Mellinger cautions against accepting mainstream histories at face value and underscores the necessity of examining standpoint and bias in history-writing and reporting. (23:02 - 25:44)
"I hope that readers will see that we don't necessarily... not to take history at face value."
—Gwyneth Mellinger (25:09)
On weaponized objectivity:
"By claiming that the Black press and the liberal white press in the North were not objective, they were able to set those... apart from what they were doing and set themselves up as being more objective, more accurate, and also more noble."
—Gwyneth Mellinger (05:28)
On ideological language:
"Sometimes those kinds of concepts... do a lot of ideological heavy lifting for other ideological agendas."
—Gwyneth Mellinger (06:21)
On investigative research:
"Editors who would never... have used the N word would do so in what they perceive to be the privacy of their conversation through the mail."
—Gwyneth Mellinger (07:56)
On white press ignoring Black expertise:
"No newspaper... would touch this concept in the 1940s.
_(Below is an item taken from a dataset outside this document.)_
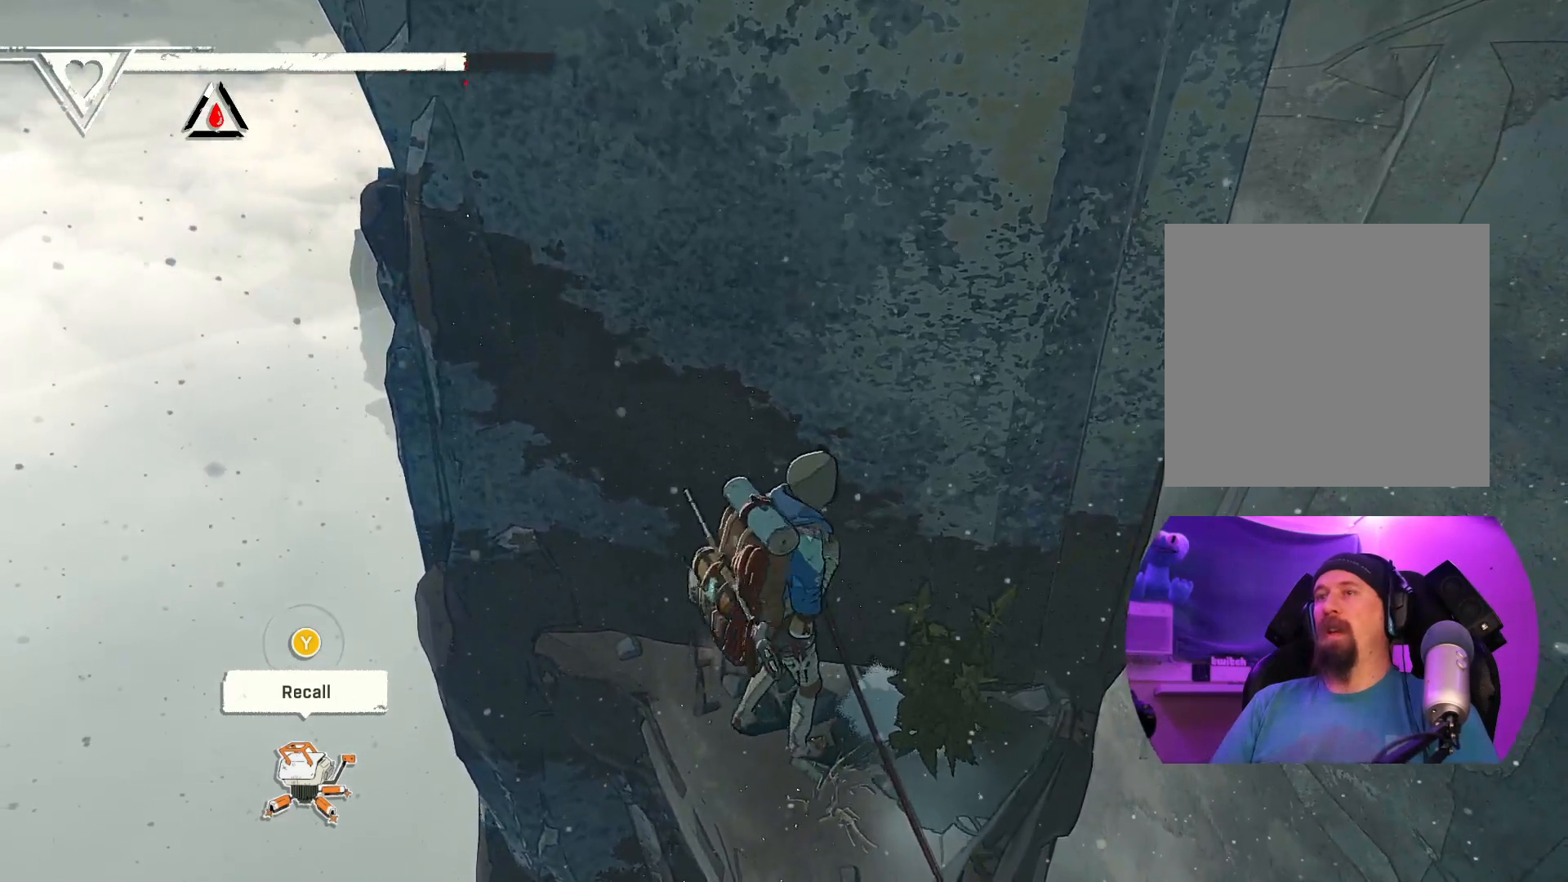
{"buttons": [], "left_stick": "center", "right_stick": "up-right", "events": [[17, "left_stick", "center"], [33, "right_stick", "up-right"]]}
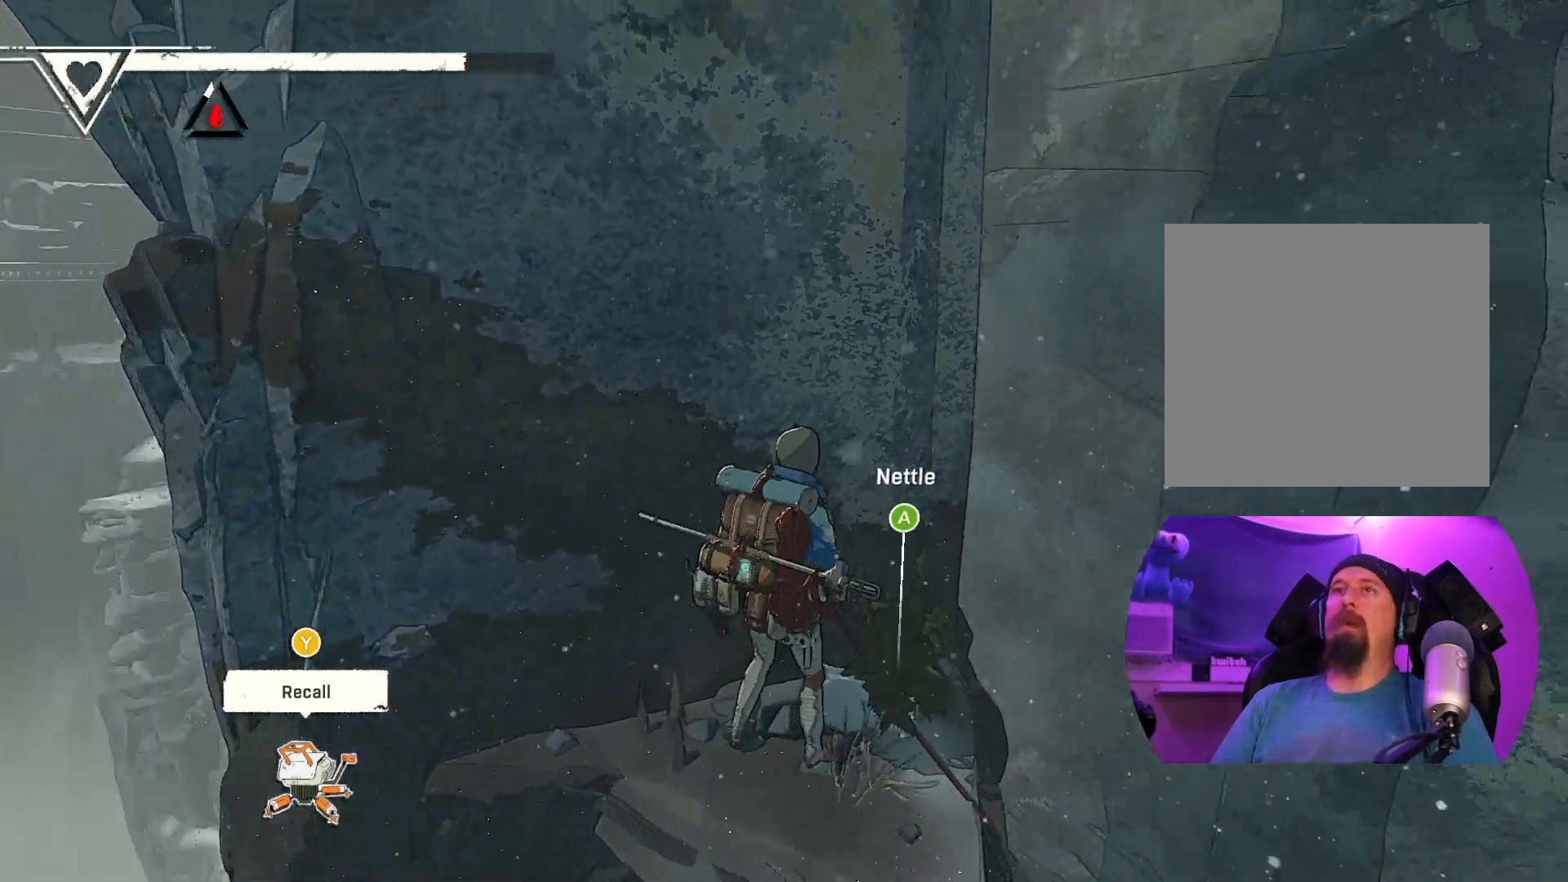
{"buttons": [], "left_stick": "center", "right_stick": "center", "events": [[150, "right_stick", "center"]]}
What this ended up doing was preserving the white daily press’s opinion pages as a space that was controlled exclusively by white editors for white voices."
—Gwyneth Mellinger (17:07)
On professional blind spots:
"They gave [white Southerners] a hearing because [they] were claiming that the issue was really journalism standards and not Jim Crow."
—Gwyneth Mellinger (21:19)
On critical reading of history:
"We don't necessarily... not to take history at face value... there will always be an opportunity for us to examine very critically standpoint—the standpoints of others who are writing and interpreting history."
—Gwyneth Mellinger (25:09 – 25:44)
Mellinger’s work exposes how standards of “objectivity” in journalism were not neutral but actively deployed by the white Southern press as instruments of exclusion and resistance against civil rights. Her meticulous archival work reveals the complicity of both overt and subtle forms of institutional racism, emphasizing the necessity for journalists and historians to investigate beyond official narratives and interrogate the supposed neutrality of professional standards.
Listeners come away understanding the crucial importance of recognizing whose voices are silenced, how professional norms can perpetuate injustice, and why critical, standpoint-aware history remains vital to understanding both journalism and society.